One “formerly rich” country of course would be Spain. At present Spain has declined to a point where it’s similar to Botswana in GDP per capita, wealth inequality, unemployment and corruption rating (tied with Spain at 31st place in the Transparency International ranking). But Botswana is improving, while Spain is evidently declining. Next stop (absent a revolution to rectify the situation, scenario 2) is Uganda, then Zimbabwe, finally Somalia (see scenario 3 above).
The Republican-Royal succession aspect of my argument may indeed be relevant, given that the last poll on Spanish public attitudes to monarchy found only 53% support for the monarchy, with 37% against and 10% undecided (2011). This figure, dramatically down from 66% monarchist support in 1996, is unlikely to have improved in monarchy’s favour in the 18 months since the last poll was taken. Given the instability of Spain generally, a public rejection of the royal succession while other crises are ongoing could be the final nail in the coffin of the government’s perceived legitimacy.
Conclusion: If not resolved by a forcible EU-troika “revolution from the outside” (scenario 1) or a popular uprising demanding an end to the present partitocracy system (scenario 2) then the most likely outcome is a slide into irrevocable decline (scenario 3) and the development of a parallel lawless state completely disconnected from the official state.
Alan Murphy says
Correction to the previous – I erroneously quoted a 53% support for the monarchy in the Metroscopia poll of 2011. In fact that was the 2010 figure, and in 2011 the support for monarchy was in fact only 49%, with 37% republican and 14% other.
Noticeably the age profile shows sharply declining support in younger voters, so that as time goes by this figure can only get worse for the monarchy.

§ Task instructions:
• 1. Condense the paragraph of the text on Spain's decline that begins "One “formerly rich” country" into a short bulleted list that keeps its main facts.
• 2. Write what comes next in the text on Spain's decline, starting after its final sentence.

§ Source data:
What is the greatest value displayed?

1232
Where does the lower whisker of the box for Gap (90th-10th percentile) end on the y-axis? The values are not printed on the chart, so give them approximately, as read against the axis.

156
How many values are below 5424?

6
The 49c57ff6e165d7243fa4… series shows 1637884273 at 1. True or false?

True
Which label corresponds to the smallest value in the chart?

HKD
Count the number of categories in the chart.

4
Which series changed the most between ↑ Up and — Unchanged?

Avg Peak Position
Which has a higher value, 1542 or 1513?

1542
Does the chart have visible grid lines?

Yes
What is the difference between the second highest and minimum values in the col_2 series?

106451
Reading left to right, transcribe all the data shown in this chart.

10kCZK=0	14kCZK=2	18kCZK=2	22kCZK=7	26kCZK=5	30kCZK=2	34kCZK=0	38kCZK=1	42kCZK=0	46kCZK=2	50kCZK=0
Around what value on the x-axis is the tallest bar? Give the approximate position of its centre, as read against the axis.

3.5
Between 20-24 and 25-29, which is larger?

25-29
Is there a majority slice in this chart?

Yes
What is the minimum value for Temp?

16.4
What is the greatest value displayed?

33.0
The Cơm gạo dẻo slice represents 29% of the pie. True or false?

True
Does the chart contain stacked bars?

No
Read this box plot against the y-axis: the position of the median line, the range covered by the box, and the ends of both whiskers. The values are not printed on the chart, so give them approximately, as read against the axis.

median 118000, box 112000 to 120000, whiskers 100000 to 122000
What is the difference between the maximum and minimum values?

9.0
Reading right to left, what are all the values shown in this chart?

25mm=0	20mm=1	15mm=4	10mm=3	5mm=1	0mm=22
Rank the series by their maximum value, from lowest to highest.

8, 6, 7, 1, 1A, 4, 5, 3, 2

§ Answers by item number:
• 1.
- Spain is given as an example of a "formerly rich" country.
- It has declined to a level similar to Botswana in GDP per capita, wealth inequality, unemployment and corruption rating. The two countries are tied at 31st place in the Transparency International ranking.
- Botswana is improving, while Spain is declining.
- Without a revolution to rectify the situation (scenario 2), Spain's next stops would be Uganda, then Zimbabwe, and finally Somalia (scenario 3).

• 2.
http://blogs.elpais.com/metroscopia/2011/12/monarquia-republica.html
Olwen says
“a modern democracy with accountability and an independent judiciary.” How refreshing that sounds. It strikes me that there isn’t really a word for “accountability” in Spanish though (‘responsabilidad doesn’t really cut it) so perhaps one should be invented..?
Malcolm says
Olwen,they do- “Rendición de cuentas”,,,but in the Spanish way they are proud of not needing to worry about things like that.
John Rawlins says
I have been a little slow to realise that Spain cannot really be described as a parliamentary democracy. The penny dropped for me today when Sr. Rajoy made his statement about receiving black money at a press conference in the head office of the PP.
In a real parliamentary democracy, this sort of crisis statement could only be made in a tense parliament with questions to follow. Such evasive manoeuvrings will only further dissolve Spain’s belief in its own government and international confidence in Spain.
Many argue that the Spanish government is resisting an ‘inevitable’ economic bail-out because it knows that the Germans will insist on administrative efficiency as well as fiscal transparency. A truly devastating threat for Spain’s ruling class.
Now if we go back a couple of centuries, we see that the French made some very sensible and long-lasting reforms when they took over under Napoleon. Unfortunately, they managed to overstay their welcome. Perhaps the Germans will be sensible enough to govern Spain without actually doing the shouting themselves.
Barbary_Mono says
Spain is neither “modern” nor “democratic. That is were the problem really lies.
Sincerely yours,
Gibraltar
asdrubalico says
Has you read History of Spain? Read please “Guerra carlista (1833-1839”, “Revolución cantonal” (1873) and “Guerra Civil” (1936-1939). Where is Spain now?
Alan Murphy says
We are in 1930 or 1931 right now.
perico says
Now, more than ever before, it is clear that Gibraltar will never be Spanish. Perhaps Spain should be Gibraltarian.